→ **HOW TO COMPLETE THIS TASK**
From the records that follow, copy every line in which "equilibre" appears.
Segment Start: PROVIDED RECORDS
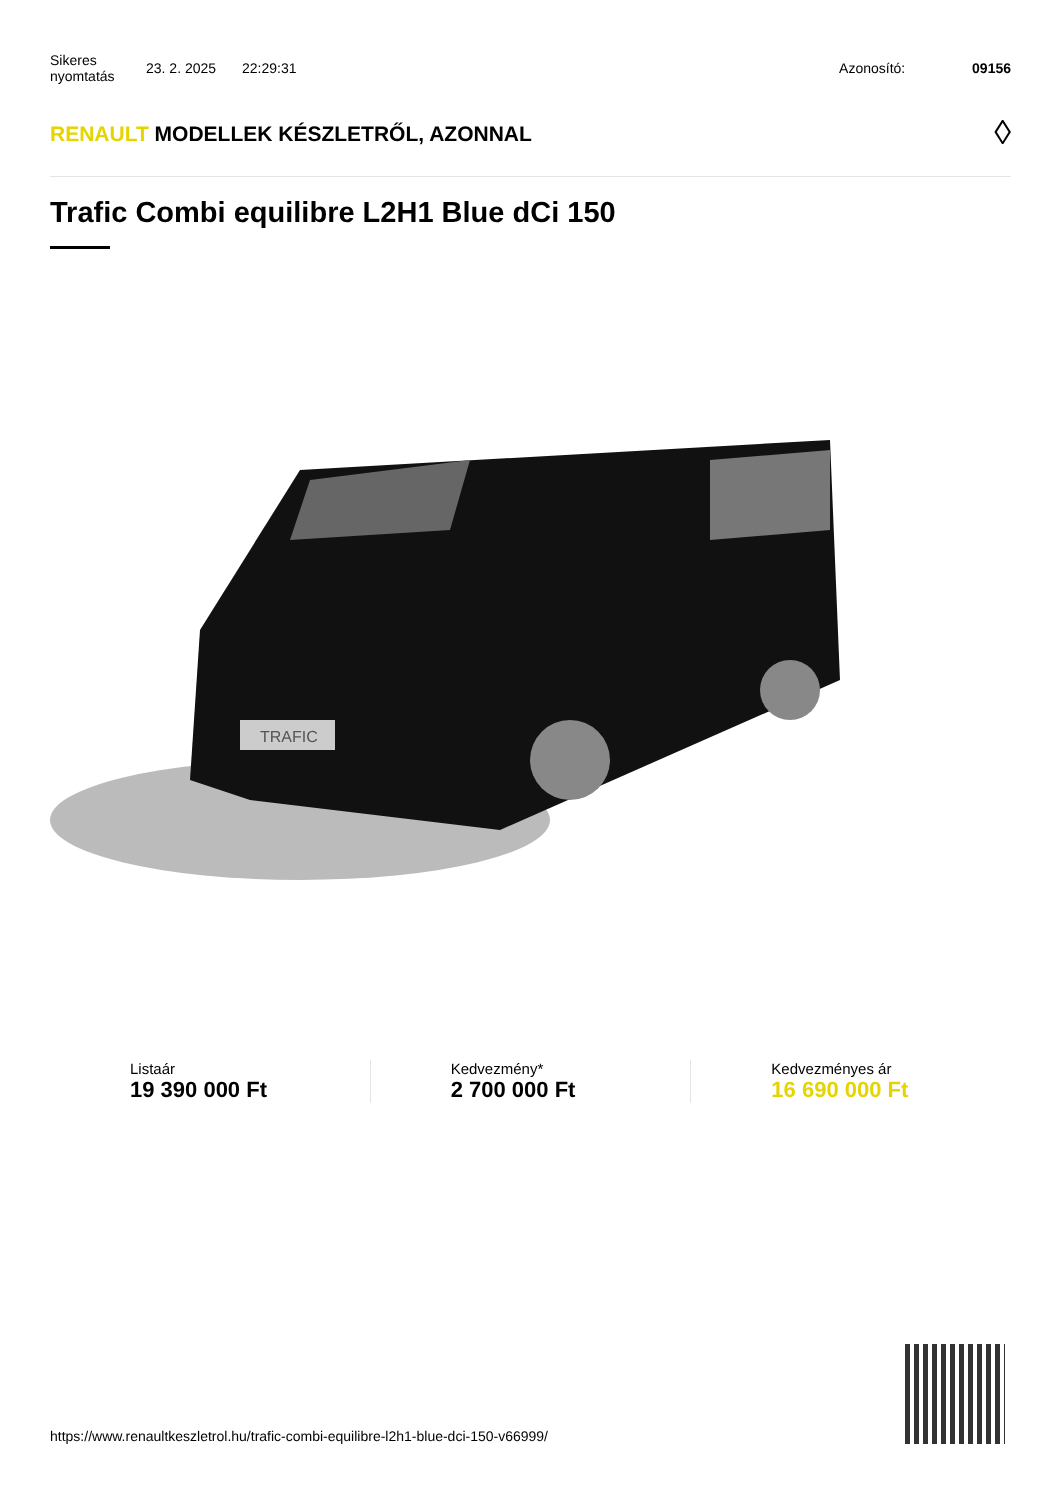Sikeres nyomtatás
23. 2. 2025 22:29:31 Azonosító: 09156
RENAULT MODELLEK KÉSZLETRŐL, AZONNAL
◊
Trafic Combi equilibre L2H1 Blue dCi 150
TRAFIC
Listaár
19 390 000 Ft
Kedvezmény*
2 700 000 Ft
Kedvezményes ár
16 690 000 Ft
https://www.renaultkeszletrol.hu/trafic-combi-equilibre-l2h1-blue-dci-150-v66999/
Segment End: PROVIDED RECORDS
→ **RESULT**
Trafic Combi equilibre L2H1 Blue dCi 150
https://www.renaultkeszletrol.hu/trafic-combi-equilibre-l2h1-blue-dci-150-v66999/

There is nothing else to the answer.